RECORDS SHOWN:
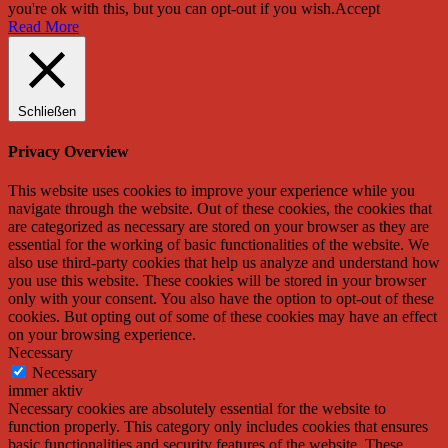
you're ok with this, but you can opt-out if you wish.
Accept
Read More
Schließen
Privacy Overview
This website uses cookies to improve your experience while you
navigate through the website. Out of these cookies, the cookies that
are categorized as necessary are stored on your browser as they are
essential for the working of basic functionalities of the website. We
also use third-party cookies that help us analyze and understand how
you use this website. These cookies will be stored in your browser
only with your consent. You also have the option to opt-out of these
cookies. But opting out of some of these cookies may have an effect
on your browsing experience.
Necessary
Necessary
immer aktiv
Necessary cookies are absolutely essential for the website to
function properly. This category only includes cookies that ensures
basic functionalities and security features of the website. These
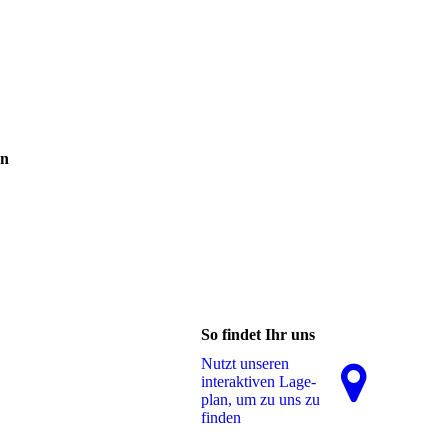
en
So findet Ihr uns
Nutzt unseren
interaktiven La­ge­
plan, um zu uns zu
finden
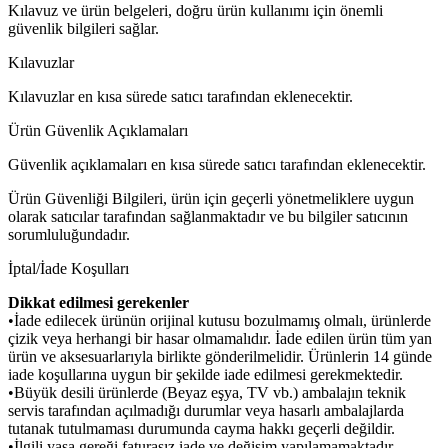
Kılavuz ve ürün belgeleri, doğru ürün kullanımı için önemli
güvenlik bilgileri sağlar.
Kılavuzlar
Kılavuzlar en kısa sürede satıcı tarafından eklenecektir.
Ürün Güvenlik Açıklamaları
Güvenlik açıklamaları en kısa sürede satıcı tarafından eklenecektir.
Ürün Güvenliği Bilgileri, ürün için geçerli yönetmeliklere uygun
olarak satıcılar tarafından sağlanmaktadır ve bu bilgiler satıcının
sorumluluğundadır.
İptal/İade Koşulları
Dikkat edilmesi gerekenler
•İade edilecek ürünün orijinal kutusu bozulmamış olmalı, ürünlerde
çizik veya herhangi bir hasar olmamalıdır. İade edilen ürün tüm yan
ürün ve aksesuarlarıyla birlikte gönderilmelidir. Ürünlerin 14 günde
iade koşullarına uygun bir şekilde iade edilmesi gerekmektedir.
•Büyük desili ürünlerde (Beyaz eşya, TV vb.) ambalajın teknik
servis tarafından açılmadığı durumlar veya hasarlı ambalajlarda
tutanak tutulmaması durumunda cayma hakkı geçerli değildir.
•İlgili yasa gereği faturasız iade ve değişim yapılamamaktadır.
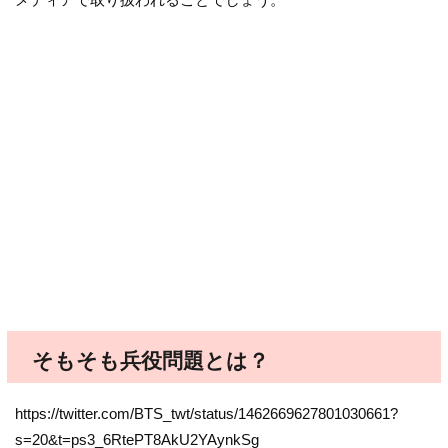
そもそも兵役問題とは？
https://twitter.com/BTS_twt/status/1462669627801030661?
s=20&t=ps3_6RtePT8AkU2YAynkSg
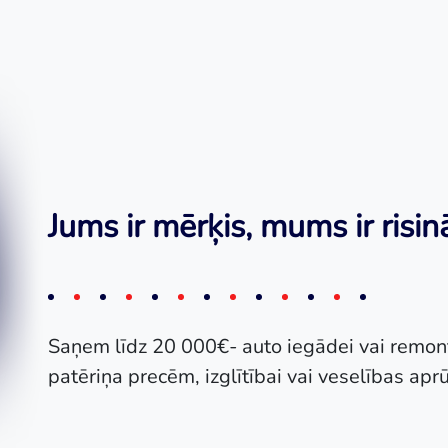
Jums ir mērķis, mums ir risi
Saņem līdz 20 000€- auto iegādei vai remon
patēriņa precēm, izglītībai vai veselības apr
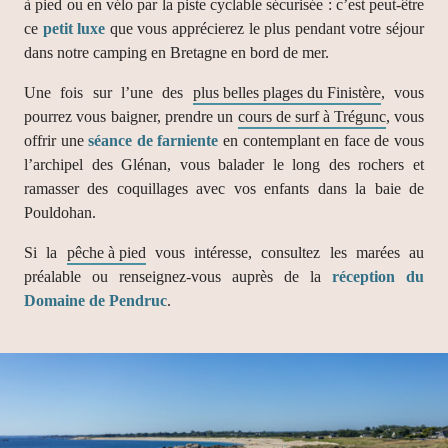
à pied ou en vélo par la piste cyclable sécurisée : c’est peut-être
ce
petit luxe
que vous apprécierez le plus pendant votre séjour
dans notre camping en Bretagne en bord de mer.
Une fois sur l’une des
plus belles plages du Finistère
, vous
pourrez vous baigner, prendre un
cours de surf à Trégunc
, vous
offrir une
séance de farniente
en contemplant en face de vous
l’archipel des Glénan, vous balader le long des rochers et
ramasser des coquillages avec vos enfants dans la baie de
Pouldohan.
Si la
pêche à pied
vous intéresse, consultez les marées au
préalable ou renseignez-vous auprès de la
réception du
Domaine de Pendruc
.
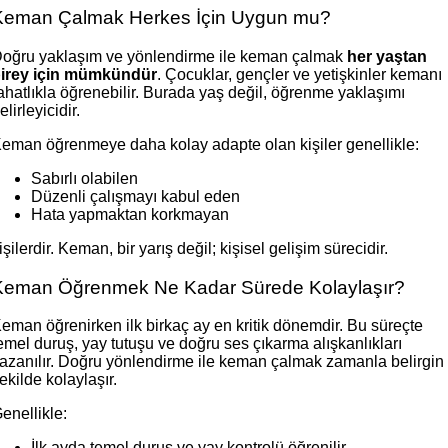
Keman Çalmak Herkes İçin Uygun mu?
oğru yaklaşım ve yönlendirme ile keman çalmak
her yaştan
irey için mümkündür
. Çocuklar, gençler ve yetişkinler kemanı
ahatlıkla öğrenebilir. Burada yaş değil, öğrenme yaklaşımı
elirleyicidir.
eman öğrenmeye daha kolay adapte olan kişiler genellikle:
Sabırlı olabilen
Düzenli çalışmayı kabul eden
Hata yapmaktan korkmayan
işilerdir. Keman, bir yarış değil; kişisel gelişim sürecidir.
Keman Öğrenmek Ne Kadar Sürede Kolaylaşır?
eman öğrenirken ilk birkaç ay en kritik dönemdir. Bu süreçte
emel duruş, yay tutuşu ve doğru ses çıkarma alışkanlıkları
azanılır. Doğru yönlendirme ile keman çalmak zamanla belirgin
ekilde kolaylaşır.
enellikle:
İlk ayda temel duruş ve yay kontrolü öğrenilir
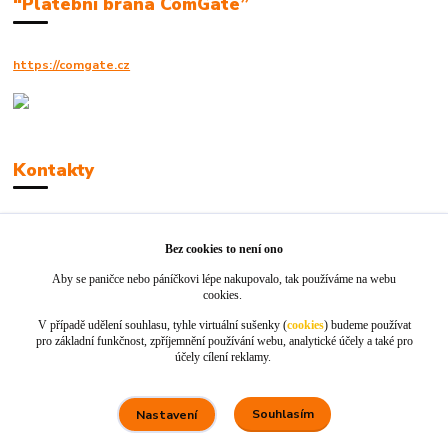
“Platební brána ComGate”
https://comgate.cz
Kontakty
Robert Polák
+420606494961
Bez cookies to není ono
Aby se paničce nebo páníčkovi lépe nakupovalo, tak používáme na webu
info@jackie-shop.cz
cookies.
V případě udělení souhlasu, tyhle virtuální sušenky (
cookies
) budeme používat
pro základní funkčnost, zpříjemnění používání webu, analytické účely a také pro
účely cílení reklamy.
Souhlasím
Nastavení
Vytvořeno na
Eshop-rychle.cz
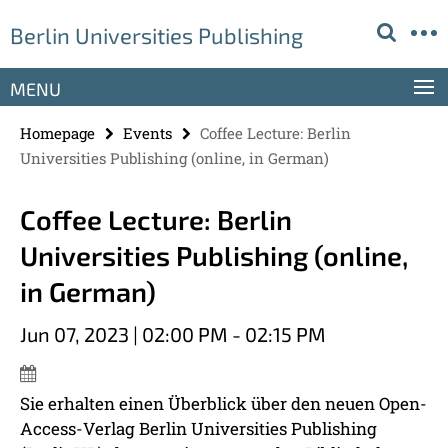
Springe
Service
Berlin Universities Publishing
direkt
Navigation
zu
Inhalt
MENU
Homepage
Events
Coffee Lecture: Berlin
Universities Publishing (online, in German)
Coffee Lecture: Berlin
Universities Publishing (online,
in German)
Jun 07, 2023 | 02:00 PM - 02:15 PM
Sie erhalten einen Überblick über den neuen Open-
Access-Verlag Berlin Universities Publishing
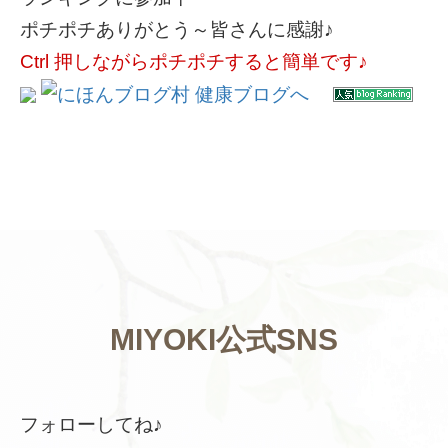
ポチポチありがとう～皆さんに感謝♪
Ctrl 押しながらポチポチすると簡単です♪
MIYOKI公式SNS
フォローしてね♪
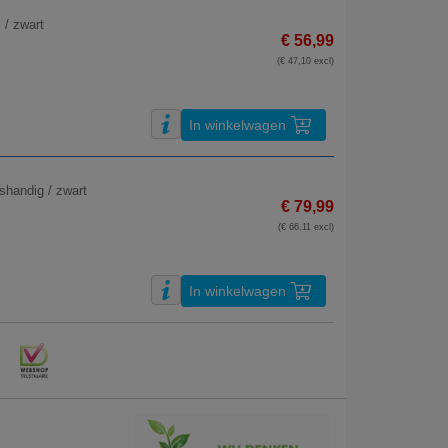
 / zwart
€ 56,99
(€ 47,10 excl)
In winkelwagen
shandig / zwart
€ 79,99
(€ 66,11 excl)
In winkelwagen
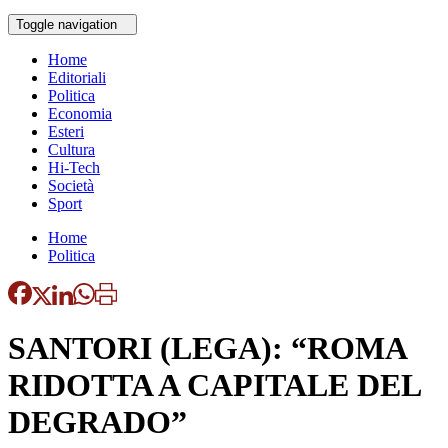
Toggle navigation
Home
Editoriali
Politica
Economia
Esteri
Cultura
Hi-Tech
Società
Sport
Home
Politica
SANTORI (LEGA): “ROMA
RIDOTTA A CAPITALE DEL
DEGRADO”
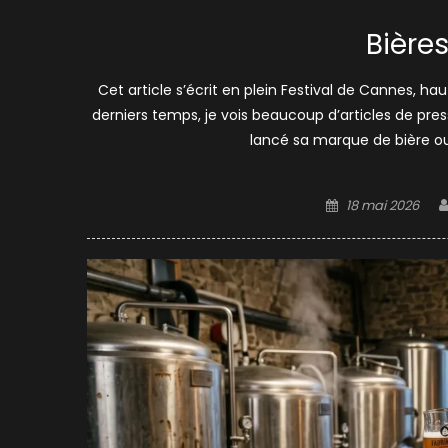
Bières
Cet article s’écrit en plein Festival de Cannes, hau
derniers temps, je vois beaucoup d’articles de pres
lancé sa marque de bière ou 
Posted
18 mai 2026
on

TASK BRIEF:
Copy the material from its first line through the line containing "navigate through the", including both ends, and omit the pictures.

SOLUTION FOR THIS PROBLEM:
you're ok with this, but you can opt-out if you wish.
Accept
Read More
Schließen
Privacy Overview
This website uses cookies to improve your experience while you
navigate through the website. Out of these cookies, the cookies that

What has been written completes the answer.